Fortunately for SA, from a beef perspective, it is a net exporter. Hence the closures of certain plants in top exporting countries present minimal risks from a food security perspective. However, when it comes to pork SA remains a net importer of mainly ribs from Europe. These imports accounted for roughly 6% of domestic consumption in 2019. Similarly, about 20% of domestic poultry consumption is imported, mainly from Brazil, the US and EU, according to Trade Map data. This essentially means that if the disruptions to meat processors in the US and Brazil persist and spill over to the global market, SA will be affected, particularly when it comes to poultry imports.

Second, wheat continues to be plagued by the spectre of export limitations. In March Russia placed an export quota of 7-million tonnes of wheat in the three months to June to protect its domestic supply during the pandemic before the July harvest of its new crop. This quota has now been reached, and it is unclear if the country will issue a new quota for the remaining months leading to July.

Russia is the world’s leading wheat exporter, accounting for 19% of global wheat exports in the 2019/2020 season. On average, exports account for 45% of Russia’s wheat production of 77-million tonnes.

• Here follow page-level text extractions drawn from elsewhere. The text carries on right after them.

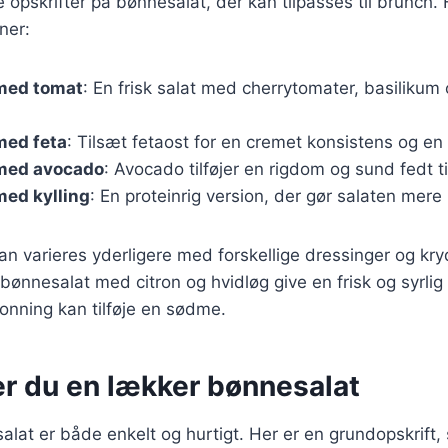
e opskrifter på bønnesalat, der kan tilpasses til brunch.
ner:
med tomat
: En frisk salat med cherrytomater, basilikum 
med feta
: Tilsæt fetaost for en cremet konsistens og en
med avocado
: Avocado tilføjer en rigdom og sund fedt ti
med kylling
: En proteinrig version, der gør salaten mer
kan varieres yderligere med forskellige dressinger og kry
ønnesalat med citron og hvidløg give en frisk og syrli
nning kan tilføje en sødme.
er du en lækker bønnesalat
alat er både enkelt og hurtigt. Her er en grundopskrift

With the International Grains Council forecasting a 9% year-on-year increase in Russia’s wheat production in 2020/2021, I doubt further wheat export restrictions will be announced post-July 2020. Nonetheless, the policy direction Russia takes will have implications for SA, which imports half of its annual wheat consumption, with Russia among the leading suppliers.

Third, looking further afield to the rest of Africa, there are rising concerns over food insecurity in 2020. These stem from unfavourable weather conditions, which has negatively affected agriculture in various countries and spreading locust swarms.

Zimbabwe suffered from drought and floods in 2019, and the production of staple crops fell more than half. Agriculture in Zimbabwe also started the 2020 production season on the back foot due to unfavourable weather. The International Grains Council forecasts the country’s 2019/2020 maize production at 800,000 tonnes, which is less than half of what it needs to satisfy annual consumption of 2-million tonnes. In East Africa, as locusts continue to spread Kenya, Somalia and Uganda could experience crop losses.

It is important that the disruptions to meat supply chains in the US, Brazil and Canada are monitored, but I don’t foresee an immediate threat to SA’s supplies. This is because of the country’s relatively lower dependence on imports of meat. In the case of wheat, Russia is a big enough wheat market to warrant policy attention. On the rest of the continent, the lingering challenge of food insecurity has only been accentuated by the Covid-19 pandemic.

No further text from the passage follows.